Сердце у Гарруса ухнуло, сжалось, а потом забилось в сумасшествии.
– Б..кен…йн. Доставили на планету Бекенштейн… Мы делаем все возможное, чтобы сохранить и поддержать ее жизнеспособность. Ей силь… дос…алось. Мы не знаем, как…ва вероя…ть возврата ее в прежнее состояние без имплантов, и будем рады любой помощи. Всем курьерским кораблям в на..й сис…е, повторяю – всем курьерским кораблям, перехватившим мое сообщение, – передавайте его дальше. От корабля к кораблю, от звезды к звезде, от системы к системе пускайте сигнал, пусть все узнают, что женщина, благодаря которой мы способны дышать, – жива. Ну это так, для тех, кто забыл. Вся галактика, я призываю тебя откликнуться, собрать все оставшиеся силы и отдать Шепард должок, с которым ты слишком долго тянула, – на миг Касуми замолчала. – Она пожертвовала всем ради нас. Настал наш черед. Это малое, чем мы можем ей отплатить. Надеюсь, меня услышат. Это была Касуми Гото. Конец связи.
Ее голос прервался с громким ревом корабельного перетруженного двигателя, и словно от пощечины Гаррус тут же встрепенулся. Перед глазами изображение подернулось поволокой и стало затуманиваться стремительнее, как только удалось вырваться из лифта к боевому информационному центру. Немалых усилий стоило не задеть и не врезаться во что-нибудь по дороге, когда пересекался трусцой нос Нормандии.
Кожаная спинка пилота жалобна скрипнула от жесткой турианской хватки. Гаррус ждал объяснений. Он не сомневался, что Джокер, услышав доносящееся сзади громыхание костюма и тяжелое дыхание чуть ли не над ухом, узнал их обладателя, но тот не шевельнулся и только виртуозно – как и всегда – продолжал обращаться с основными системами управления корабля.
– Ты вовремя. Садись, мне потребуется помощь, – Гаррус еще не слышал, чтобы Джокер говорил таким суровым голосом, и оттого, повинуясь, уселся плотно на соседнее место.

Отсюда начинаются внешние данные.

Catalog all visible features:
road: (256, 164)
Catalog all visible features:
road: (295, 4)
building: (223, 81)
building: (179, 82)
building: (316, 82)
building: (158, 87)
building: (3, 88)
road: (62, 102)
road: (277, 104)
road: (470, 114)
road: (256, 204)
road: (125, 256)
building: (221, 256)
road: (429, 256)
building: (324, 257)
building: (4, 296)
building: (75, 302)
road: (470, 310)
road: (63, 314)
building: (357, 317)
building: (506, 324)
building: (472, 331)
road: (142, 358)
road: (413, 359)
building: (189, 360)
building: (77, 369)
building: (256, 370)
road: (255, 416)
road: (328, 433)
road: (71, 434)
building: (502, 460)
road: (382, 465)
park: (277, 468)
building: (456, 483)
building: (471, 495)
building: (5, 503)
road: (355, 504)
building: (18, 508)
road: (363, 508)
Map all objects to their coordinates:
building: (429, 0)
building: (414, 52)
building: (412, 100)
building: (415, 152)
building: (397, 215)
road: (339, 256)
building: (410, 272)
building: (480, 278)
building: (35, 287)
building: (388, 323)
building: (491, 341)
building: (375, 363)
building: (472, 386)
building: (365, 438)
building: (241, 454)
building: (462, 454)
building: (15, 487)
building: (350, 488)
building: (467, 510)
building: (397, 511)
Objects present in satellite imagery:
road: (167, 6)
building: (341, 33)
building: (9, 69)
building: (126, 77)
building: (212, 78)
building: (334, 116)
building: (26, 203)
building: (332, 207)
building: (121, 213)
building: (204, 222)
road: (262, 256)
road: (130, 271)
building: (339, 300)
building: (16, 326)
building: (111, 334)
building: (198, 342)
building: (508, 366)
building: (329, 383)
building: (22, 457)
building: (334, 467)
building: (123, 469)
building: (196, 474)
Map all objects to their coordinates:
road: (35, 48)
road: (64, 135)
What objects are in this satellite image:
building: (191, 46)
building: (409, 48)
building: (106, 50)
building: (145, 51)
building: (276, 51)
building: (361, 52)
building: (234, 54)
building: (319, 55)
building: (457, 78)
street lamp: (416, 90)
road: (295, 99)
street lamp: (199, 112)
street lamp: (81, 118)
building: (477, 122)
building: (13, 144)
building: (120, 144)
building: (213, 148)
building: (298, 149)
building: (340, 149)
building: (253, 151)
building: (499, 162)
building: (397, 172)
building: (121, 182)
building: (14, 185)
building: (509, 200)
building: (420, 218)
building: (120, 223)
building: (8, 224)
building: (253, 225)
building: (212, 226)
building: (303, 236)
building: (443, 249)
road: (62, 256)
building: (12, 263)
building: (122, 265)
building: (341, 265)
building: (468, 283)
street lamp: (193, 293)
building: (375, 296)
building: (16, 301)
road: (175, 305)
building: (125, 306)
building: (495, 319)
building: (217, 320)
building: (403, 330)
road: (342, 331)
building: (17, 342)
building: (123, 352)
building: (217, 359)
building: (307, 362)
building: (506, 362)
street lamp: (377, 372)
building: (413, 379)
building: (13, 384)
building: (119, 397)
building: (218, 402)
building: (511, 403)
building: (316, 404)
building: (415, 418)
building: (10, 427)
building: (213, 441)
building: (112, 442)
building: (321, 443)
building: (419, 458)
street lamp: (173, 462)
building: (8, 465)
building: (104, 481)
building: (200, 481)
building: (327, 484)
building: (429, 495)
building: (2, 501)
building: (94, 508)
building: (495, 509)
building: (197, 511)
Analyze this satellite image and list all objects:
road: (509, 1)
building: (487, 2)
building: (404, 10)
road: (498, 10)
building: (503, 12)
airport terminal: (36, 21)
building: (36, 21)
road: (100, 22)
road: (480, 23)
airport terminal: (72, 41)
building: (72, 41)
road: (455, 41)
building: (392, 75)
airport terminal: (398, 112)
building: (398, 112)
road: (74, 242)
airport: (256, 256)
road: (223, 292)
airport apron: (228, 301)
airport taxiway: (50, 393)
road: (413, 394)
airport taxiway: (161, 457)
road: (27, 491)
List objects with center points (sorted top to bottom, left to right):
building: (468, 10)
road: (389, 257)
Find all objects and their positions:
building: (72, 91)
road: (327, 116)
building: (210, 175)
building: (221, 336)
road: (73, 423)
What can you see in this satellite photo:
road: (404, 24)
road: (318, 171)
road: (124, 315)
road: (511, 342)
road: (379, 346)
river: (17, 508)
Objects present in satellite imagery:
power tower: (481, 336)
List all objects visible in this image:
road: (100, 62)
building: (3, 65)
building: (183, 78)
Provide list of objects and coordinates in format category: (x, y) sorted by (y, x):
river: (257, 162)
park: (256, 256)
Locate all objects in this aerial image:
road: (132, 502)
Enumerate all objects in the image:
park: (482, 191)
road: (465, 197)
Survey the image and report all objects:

Нормандия медленно набирала скорость, как и высоту, и свой заостренный нос задирала почти что перпендикулярно в нависший облачный покров, за которым ничего невозможно было разглядеть, но за которым определенно ждала она. Джокер отвлекся от многочисленных, перекрывающих впереди обзор оранжевых панелей, точно почувствовал, в каком нетерпении и одновременно с нескрываемым волнением Гаррус смотрел на него.
И на лице его вдруг засияла довольная улыбка.
– Гляди, – он указал на иллюминатор перед собой.
Турианский взгляд медленно соскочил с кончика указательного пальца к небесному темневшему взводу. Гаррус сначала не понял, за чем именно наблюдать, но через мгновение, когда мрак полностью накрыл собой плодовитые земли Инвиктуса и Нормандия наискось рассекла толщу облаков, он удивленный тут же замер. Перед глазами мерцал красный огонек, дальше и левее от него – еще один, выше их обоих – третий. Стремительно на черном необъятном полотне возникал сложный алый узор, и каждая вплетенная в него звезда пульсировала синхронно с остальными. От увиденного у Гарруса приоткрылся рот и мандибулы раздвинулись чуть в стороны.